If you can’t locate anyone to join you, find a place to hang out where you won’t feel alone. Lunch at a casual eatery or coffee at a cafe is more comfortable than dinner at a formal restaurant. Daytime hours in a public park are another great choice. Going to the movies is essentially the worst conceivable choice.
4. Be sober.
Don’t even think about drinking. If you drink too much, you’ll either quarrel or fall asleep. Since the last thing you want while trying to build a friendship is for either of these to occur, you should refrain from drinking. When your friendship has matured and some time has passed since you were lovers, it may be acceptable, but in the beginning, it is not worth the risk.
5. Avoid discussing sexual matters.
Stay away from sex talk at all costs. Don’t bring up the sex you had before, and don’t bring up the sex you’re experiencing now, with your new partner. It would be counterproductive to the friendship to bring up old grievances that have nothing to do with the present. Especially if you used to have fantastic sex, this could be challenging. Even though it may be tempting to reminisce about the good old days, doing so will only serve to strain your friendship in the long term.
6. Try not to be too possessive.
You need to grow up and act like adults. Of course, the most adult thing you can do is to stop being so protective over your ex. As friends, act appropriately. In a friendship, it is inappropriate to pry about a person’s whereabouts, activities from the previous evening, or lunch plans for the following day.
7. Don’t try to start a jealous argument.
Every couple needs to learn to get over their jealous feelings, but in the meanwhile, it’s best not to do anything to make the other person envious. Immature people strive to make their exes envious of their new partners because they get a temporary thrill from knowing that their exes are unhappy with them. Trying to make the other person jealous while you’re both working through your feelings for each other is a childish, immature, and terrible way to go from lovers to friends.
8. Struggle against temptation.
Many find this stage difficult.
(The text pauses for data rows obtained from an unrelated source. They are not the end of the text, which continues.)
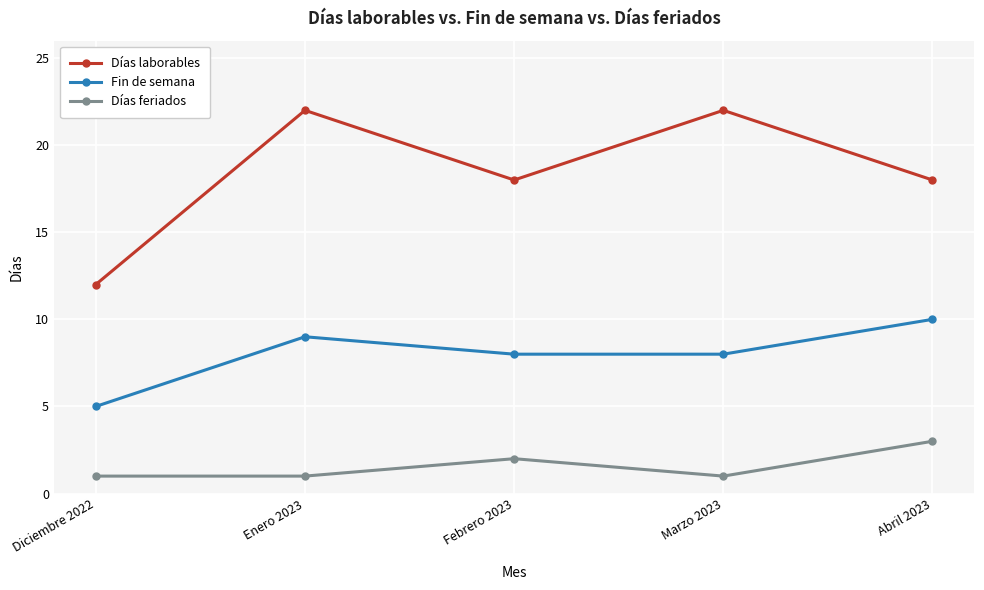

What position from the left is Abril 2023?

5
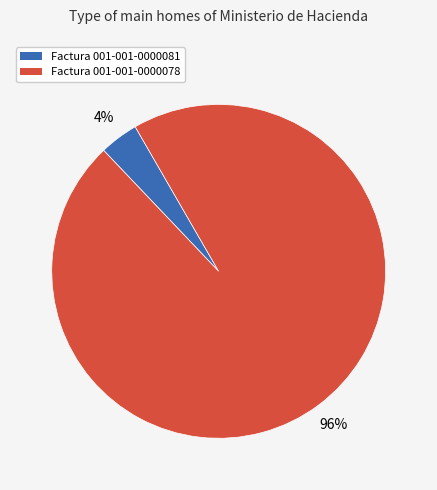

To the nearest percent, what is the difference between the Factura 001-001-0000078 and Factura 001-001-0000081 slice percentages?

92%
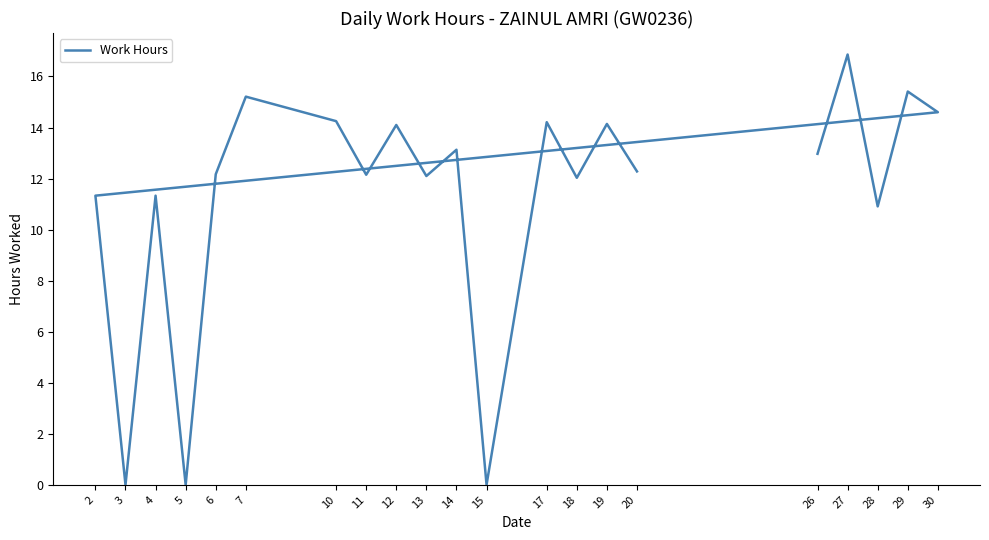

Reading right to left, extract all data points from this chart.

20=12.3	19=14.1	18=12.0	17=14.2	15=0.0	14=13.1	13=12.1	12=14.1	11=12.2	10=14.2	7=15.2	6=12.2	5=0.0	4=11.3	3=0.0	2=11.3	30=14.6	29=15.4	28=10.9	27=16.9	26=13.0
Even if both partners want to stop having sex, which is unlikely (you probably don’t want to stop having sex 99% of the time), there is always the temptation that may cloud your judgment and cause you to act in a way you’ll come to regret.
An ex-lover can sometimes be like an addiction; it’s horrible for you, but you just can’t seem to stop yourself. This temptation usually occurs late at night, especially after a few drinks, when you call or kiss goodnight. Restraint helps.
Keeping your sexual friendship strong will take effort, but so does maintaining any friendship. Don’t let the past cloud the potential for a wonderful friendship.